Тайка подняла взгляд к пололку и ахнула: разлад-трава на глазах становилась всё сочней и мясистее, на стеблях отрастали новые листья, которые тут же покрывались серым – будто пепельным – налётом.
– Ты мне всю жизнь испортил, гад! – Марина Андреевна приготовилась было заплакать, но муж осадил её:
– Не мели ерунды, глупая баба! И не реви! А то щас как в ухо дам!
– Ты не подумай чего такого, – шёпотом ввернул Лёха. – Они хоть и ругались прежде, но отец маму никогда не бил.
В этот момент лицо Саныча перекосило злобой, и он замахнулся на жену. Тайка от неожиданности взвизгнула, Лёха ринулся разнимать родителей, а Пушок вдруг заорал:
– Эврика!!!
– Что это значит? – Тайка повернулась к нему.
– Не знаю. Один мужик так в кино кричал, когда ему в голову приходила хорошая идея, – коловерша немного смутился, но его круглые жёлтые глазищи все равно горели задором.
– Что за идея? Выкладывай! А то, не ровен час, они и правда друг дружку прибьют.
– Срочно хвали их! – Пушок затанцевал у неё на плече, перебирая когтями. – Говори всё, что угодно, только чтобы приятное.

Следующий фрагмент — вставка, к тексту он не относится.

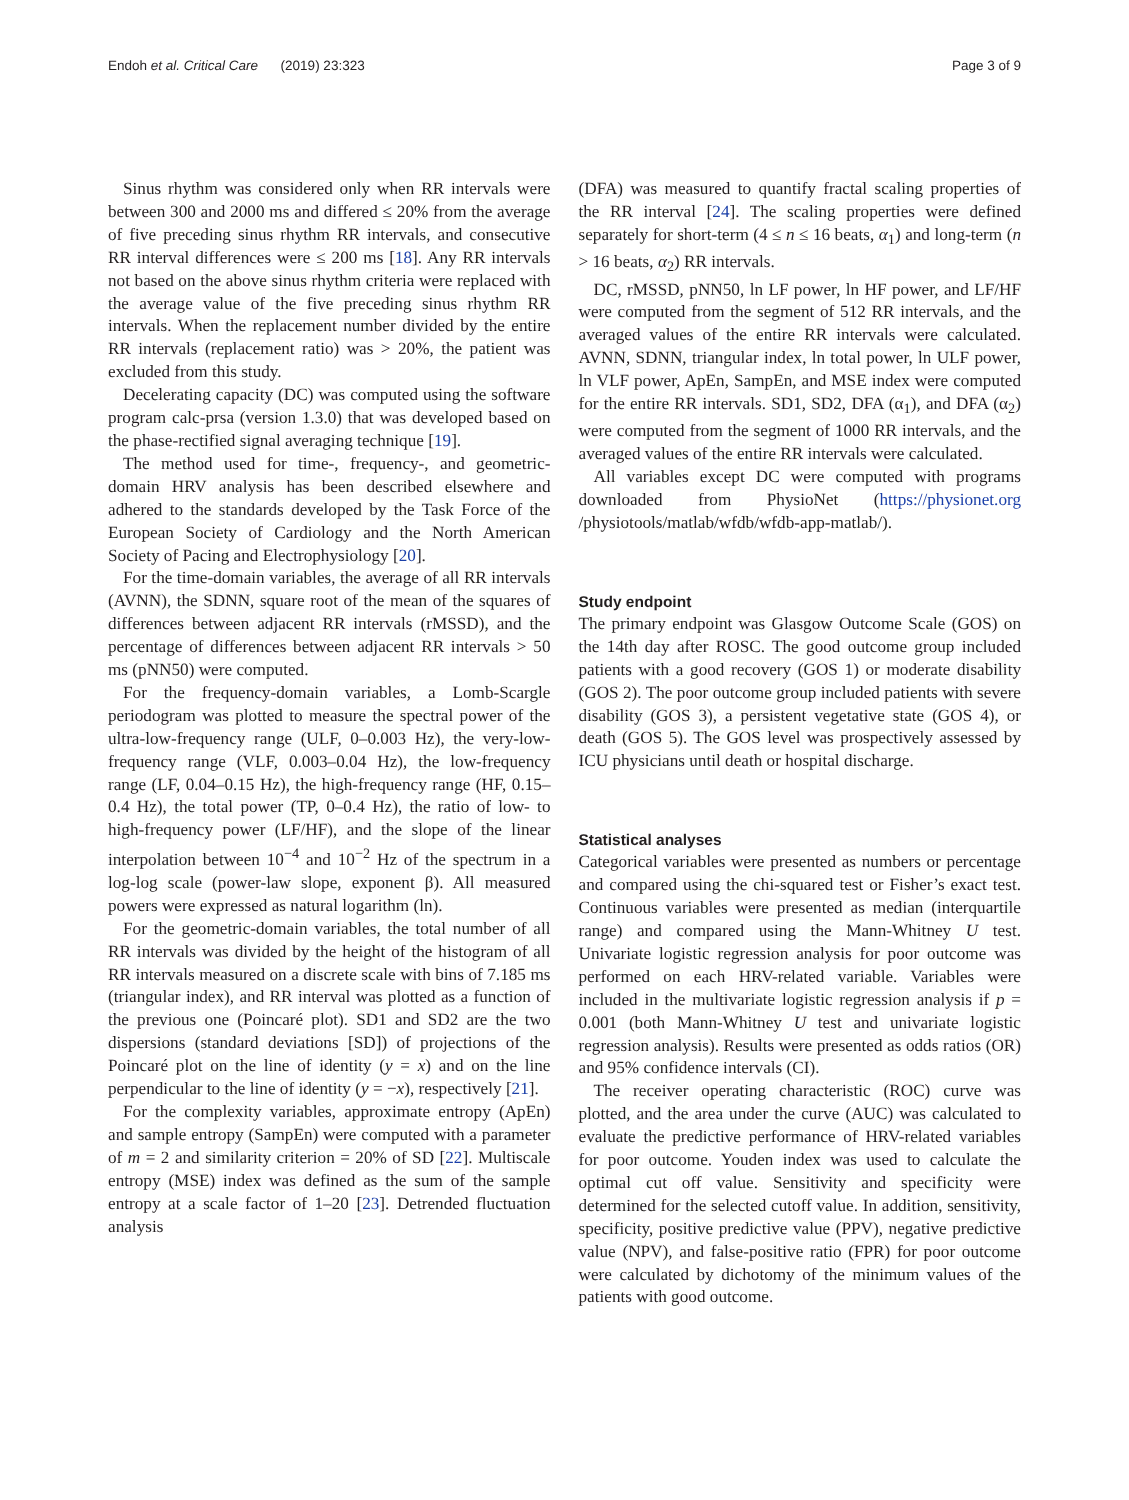Endoh et al. Critical Care (2019) 23:323 Page 3 of 9
Sinus rhythm was considered only when RR intervals were between 300 and 2000 ms and differed ≤ 20% from the average of five preceding sinus rhythm RR intervals, and consecutive RR interval differences were ≤ 200 ms [18]. Any RR intervals not based on the above sinus rhythm criteria were replaced with the average value of the five preceding sinus rhythm RR intervals. When the replacement number divided by the entire RR intervals (replacement ratio) was > 20%, the patient was excluded from this study.
Decelerating capacity (DC) was computed using the software program calc-prsa (version 1.3.0) that was developed based on the phase-rectified signal averaging technique [19].
The method used for time-, frequency-, and geometric-domain HRV analysis has been described elsewhere and adhered to the standards developed by the Task Force of the European Society of Cardiology and the North American Society of Pacing and Electrophysiology [20].
For the time-domain variables, the average of all RR intervals (AVNN), the SDNN, square root of the mean of the squares of differences between adjacent RR intervals (rMSSD), and the percentage of differences between adjacent RR intervals > 50 ms (pNN50) were computed.
For the frequency-domain variables, a Lomb-Scargle periodogram was plotted to measure the spectral power of the ultra-low-frequency range (ULF, 0–0.003 Hz), the very-low-frequency range (VLF, 0.003–0.04 Hz), the low-frequency range (LF, 0.04–0.15 Hz), the high-frequency range (HF, 0.15–0.4 Hz), the total power (TP, 0–0.4 Hz), the ratio of low- to high-frequency power (LF/HF), and the slope of the linear interpolation between 10<sup>−4</sup> and 10<sup>−2</sup> Hz of the spectrum in a log-log scale (power-law slope, exponent β). All measured powers were expressed as natural logarithm (ln).
For the geometric-domain variables, the total number of all RR intervals was divided by the height of the histogram of all RR intervals measured on a discrete scale with bins of 7.185 ms (triangular index), and RR interval was plotted as a function of the previous one (Poincaré plot). SD1 and SD2 are the two dispersions (standard deviations [SD]) of projections of the Poincaré plot on the line of identity (y = x) and on the line perpendicular to the line of identity (y = −x), respectively [21].
For the complexity variables, approximate entropy (ApEn) and sample entropy (SampEn) were computed with a parameter of m = 2 and similarity criterion = 20% of SD [22]. Multiscale entropy (MSE) index was defined as the sum of the sample entropy at a scale factor of 1–20 [23]. Detrended fluctuation analysis
(DFA) was measured to quantify fractal scaling properties of the RR interval [24]. The scaling properties were defined separately for short-term (4 ≤ n ≤ 16 beats, α<sub>1</sub>) and long-term (n > 16 beats, α<sub>2</sub>) RR intervals.
DC, rMSSD, pNN50, ln LF power, ln HF power, and LF/HF were computed from the segment of 512 RR intervals, and the averaged values of the entire RR intervals were calculated. AVNN, SDNN, triangular index, ln total power, ln ULF power, ln VLF power, ApEn, SampEn, and MSE index were computed for the entire RR intervals. SD1, SD2, DFA (α<sub>1</sub>), and DFA (α<sub>2</sub>) were computed from the segment of 1000 RR intervals, and the averaged values of the entire RR intervals were calculated.
All variables except DC were computed with programs downloaded from PhysioNet (https://physionet.org /physiotools/matlab/wfdb/wfdb-app-matlab/).
Study endpoint
The primary endpoint was Glasgow Outcome Scale (GOS) on the 14th day after ROSC. The good outcome group included patients with a good recovery (GOS 1) or moderate disability (GOS 2). The poor outcome group included patients with severe disability (GOS 3), a persistent vegetative state (GOS 4), or death (GOS 5). The GOS level was prospectively assessed by ICU physicians until death or hospital discharge.
Statistical analyses
Categorical variables were presented as numbers or percentage and compared using the chi-squared test or Fisher’s exact test. Continuous variables were presented as median (interquartile range) and compared using the Mann-Whitney U test. Univariate logistic regression analysis for poor outcome was performed on each HRV-related variable. Variables were included in the multivariate logistic regression analysis if p = 0.001 (both Mann-Whitney U test and univariate logistic regression analysis). Results were presented as odds ratios (OR) and 95% confidence intervals (CI).
The receiver operating characteristic (ROC) curve was plotted, and the area under the curve (AUC) was calculated to evaluate the predictive performance of HRV-related variables for poor outcome. Youden index was used to calculate the optimal cut off value. Sensitivity and specificity were determined for the selected cutoff value. In addition, sensitivity, specificity, positive predictive value (PPV), negative predictive value (NPV), and false-positive ratio (FPR) for poor outcome were calculated by dichotomy of the minimum values of the patients with good outcome.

– Э-э-э… – Тайка озадаченно потёрла переносицу. – Дядь Саш, какая у вас рубашка красивая! Тёть Марин, у вас так чудесно волосы лежат… А чем вы их укладываете? Лёха, а сыграешь нам на гитаре? Ты ж такой крутой музыкант!
Как ни странно, комплименты сработали. Трое задир замерли и принялись озираться по сторонам, словно пытаясь вспомнить, чем они только что занимались. А несколько листков разлад-травы пожелтели, съежились и отпали от стебля.
– Не останавливайся! – прошипел Пушок. – Сейчас она вылезет!
– Кто? – Тайка, признаться, ничего не понимала, но хвалить растерянных хозяев дома продолжила. За вкуснющую запеканку, за узорные доски для разделывания (Лёха с детства любил выжигать по дереву), за стулья и стол, которые Сансаныч сделал своими руками… ведь, как говорится, был бы человек, а за что похвалить его – найдётся.
– А вот и она, смотри! Кикимора-раздорка! – Пушок спрыгнул с её плеча на пол.
Тайка и ахнуть не успела, а коловерша уже сгрёб когтями нечто живое и верещащее, похожее на поросшую мхом корягу с чёрными глазами-бусинками. Похоже, разлад-трава росла прямо из тщедушного тельца кикиморы – мясистый стебель начинался где-то между лопаток.
– Хвали, ну! Ещё чуть-чуть осталось! – Пушок прижал раздорку лапой к полу и хищно оскалился. Та в ужасе запищала, и ещё несколько покрытых паутиной побегов засохли и отвалились.
А дальше Тайке хватило буквально пары фраз: Марину Андреевну она похвалила за чудесные георгины и флоксы, росшие в палисаднике, Сансаныча – за настойку из черноплодной рябины (по осени он собирал её со всех кустов по соседям, а потом делился с каждым заветной баночкой), а Лёху – за то, что тот всегда вступался за слабых.
Кикимора-раздорка, взвизгнув, рассыпалась в труху. Никаких зловредных лоз не осталось и в помине. Дом был чист.
– Бр-р-р, что за ерунда? – шепнул Лёха, мотая головой. – Мне показалось, будто я увидел какие-то… джунгли.
– У вас кикимора завелась. Но всё уже в порядке, – Тайка улыбнулась. – А если они вдруг опять начнут ссориться, просто подойди к ним, обними и скажи маме, что она у тебя самая красивая. А папе – что он сильный и мудрый. Вот увидишь, они будут рады и тоже начнут говорить добрые слова. Тогда в вашей семье больше никакая раздорка не поселится.